Imaging Early-stage Damage to Individual Axons at An Early Stage of Glaucoma

Summary

Current clinical gold-standard methods for assessing the structural integrity of nerve fibers damaged by glaucoma are only able to detect complete loss of those fibers from the retinal layer within the eye. By the time such loss is detected, it is too late to rescue those fibers and the visual signals they had previously carried to the brain. In order to prevent loss of those fibers and their visual function, more sensitive techniques are needed to detect subtle abnormalities that occur at an earlier stage of injury from glaucoma. We seek in this proposal to determine whether a particular type of imaging is capable of assessing and reporting on the integrity of sub-microscopic structures within optic nerve fibers at an early stage of damage preceding their complete degeneration and loss from the eye. 

Project Details

We seek to determine whether a particular type of imaging, known as “polarization-sensitive” imaging, is capable of reporting on the integrity of sub-microscopic structures within optic nerve fibers at an early stage of damage from glaucoma, preceding their complete degeneration and loss from the eye.

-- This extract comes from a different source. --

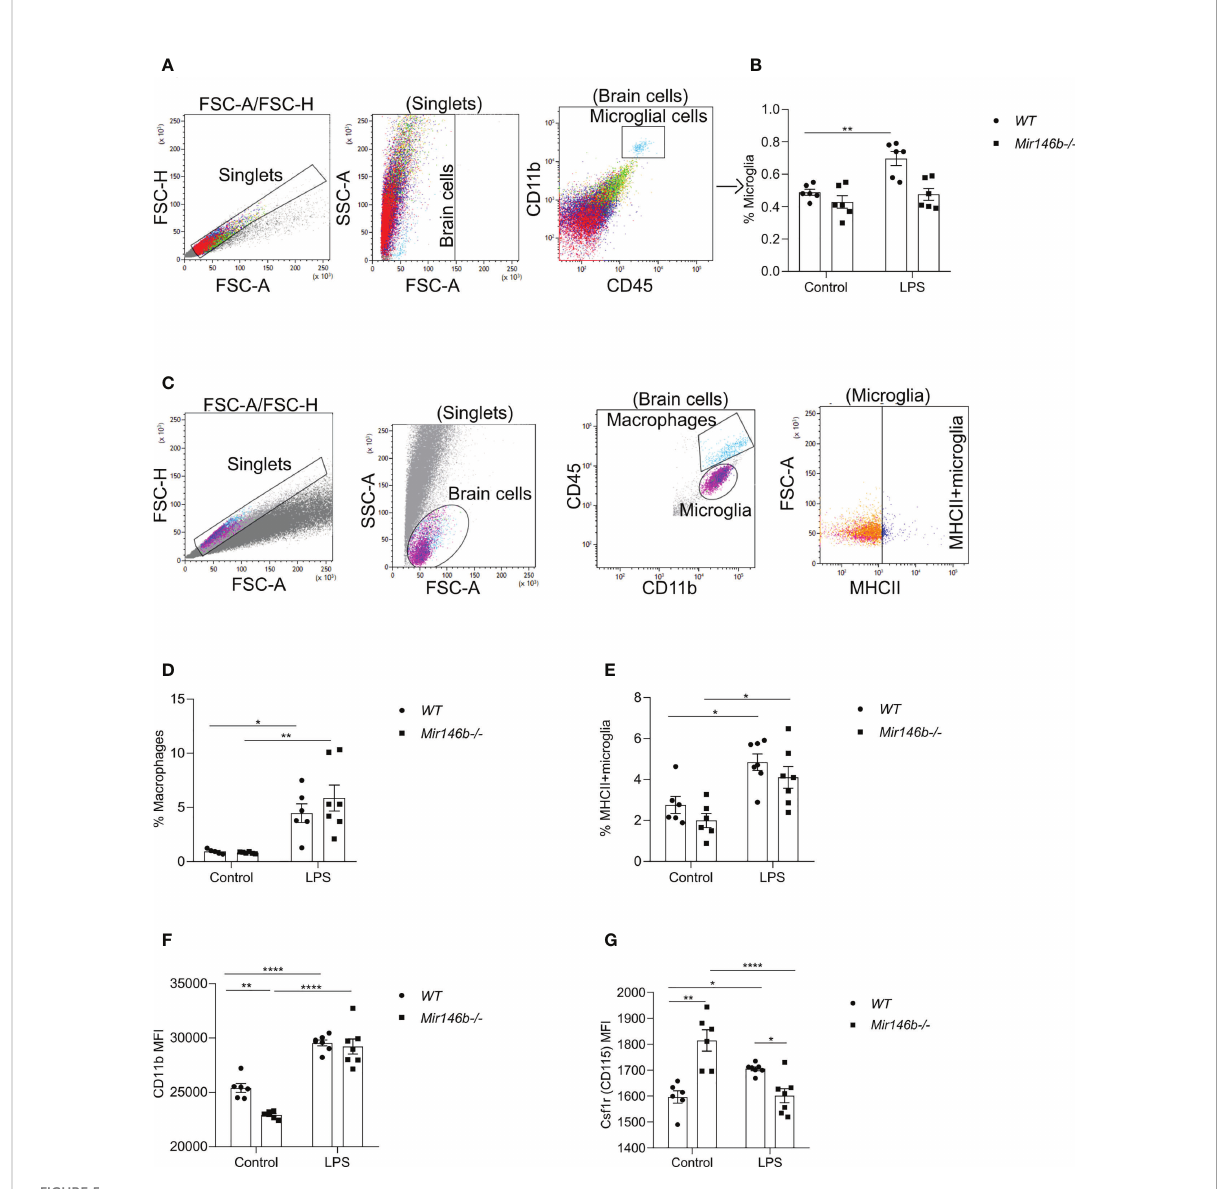
FIGURE 5 LPS-induced hippocampal microglial changes in WT and miR-146b de fi cient mice. Flow cytometry analysis with indicated markers was performed using brain cells from mice were injected with LPS in saline or equal volume of saline (control). (A) Representative gating strategy for quanti fi cation of microglial percentage. (B) Percentage of microglial cells among total brain cells. (C) Representative gating strategy for quanti fi cation of macrophages and MHCII+ microglia. (D) Percentage of macrophages (E) Percentage of MHCII+ microglia among microglial cells. (F, G) Mean fl uorescent intensity (MFI) of CD11b and Csf1r (CD115) among microglial cells. Number of animals = 6-7. Data are represented as mean ± SEM; * p < 0.05, ** p < 0.01, **** p < 0.0001 (Two-way ANOVA with Tukey ’ s multiple comparison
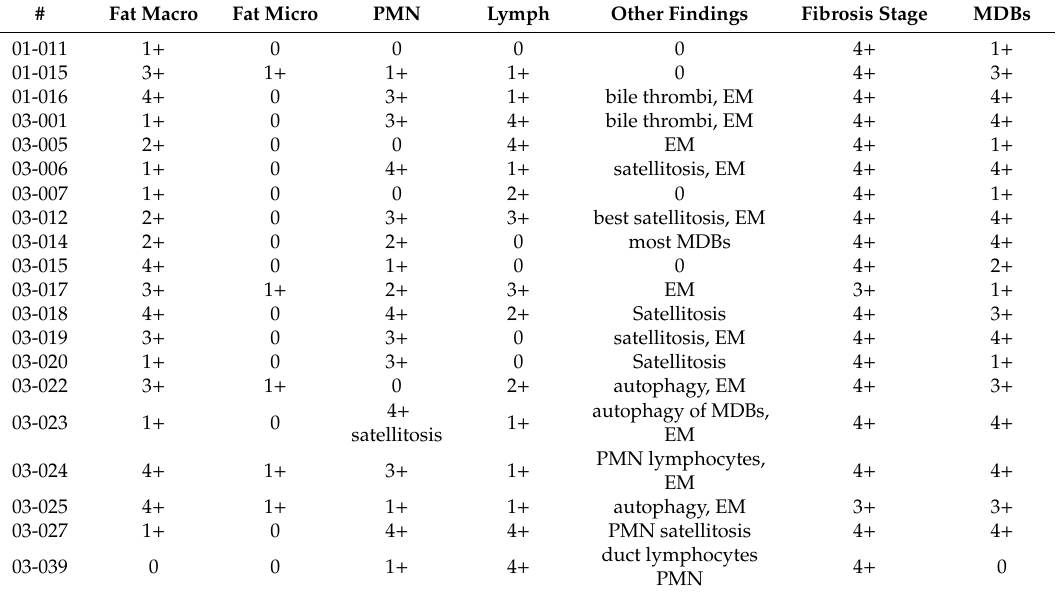
Figure 3. MDBs in balloon cells (CAM5.2). The black arrow points to the balloon cells with MDBs. The green arrow points to the bile duct metaplasia seen in alcoholic hepatitis. The lymphocytes (CD4) are nibbling the hepatocytes at the MHC antigen binding sites (immunologic synapsis) to gradually remove the hepatocytes ( × 640). Table 1. Patients with AH studied for changes in the expression of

The principle behind this type of imaging is that retinal ganglion cell axons exhibit an optical property known as birefringence. Structures with this property behave optically as though they are made of two different materials (each with a different refractive index), depending on the orientation of polarization of the light passing through them. When retinal ganglion cell (RGC) axons are injured, before completely degenerating, they exhibit a phase during which their internal “skeletal” structure (normally consisting of a highly organized arrangement of fibers) becomes disorganized. This disruption causes a change in the way light interacts with the tissue, such that the axon bundles exhibit less birefringence and also lower reflectance (back scatter). We have already shown that this type of imaging detects abnormalities of the axon bundles before any reduction of retinal nerve fiber layer (RNFL) thickness (the most common clinical standard metric of axon integrity) can be detected.

However, there remains an important gap in the evidence that needs to be addressed before this imaging approach can translate completely to influence clinical care. The resolution of current imaging techniques is insufficient to discern whether individual axons are dropping from bundles without bundle collapse (thus manifesting as reduced birefringence without bundle thinning) or whether cytoskeletal disruption occurs within axons that otherwise remain present within bundles. We aim to close this gap by implementing a novel assay to simultaneously assess the integrity of the axonal cytoskeletal structure (using electron microscopy) and a functional (physiological) correlate of healthy cytoskeletal structure, namely active axon transport, within individual RGC axons at an early stage of experimental glaucoma. This link is significant and necessary to close the existing evidence gap so that clinicians and their patients will know unequivocally that abnormalities of RNFL birefringence represent a sign of axonal stress rather than axonal loss. This should impact clinical care, making it clearer that new progressive RNFL retardance defects represent a “red flag” that can alert clinicians of the need to advance therapy before additional stages of axonal self destruction result in permanent axon and vision loss.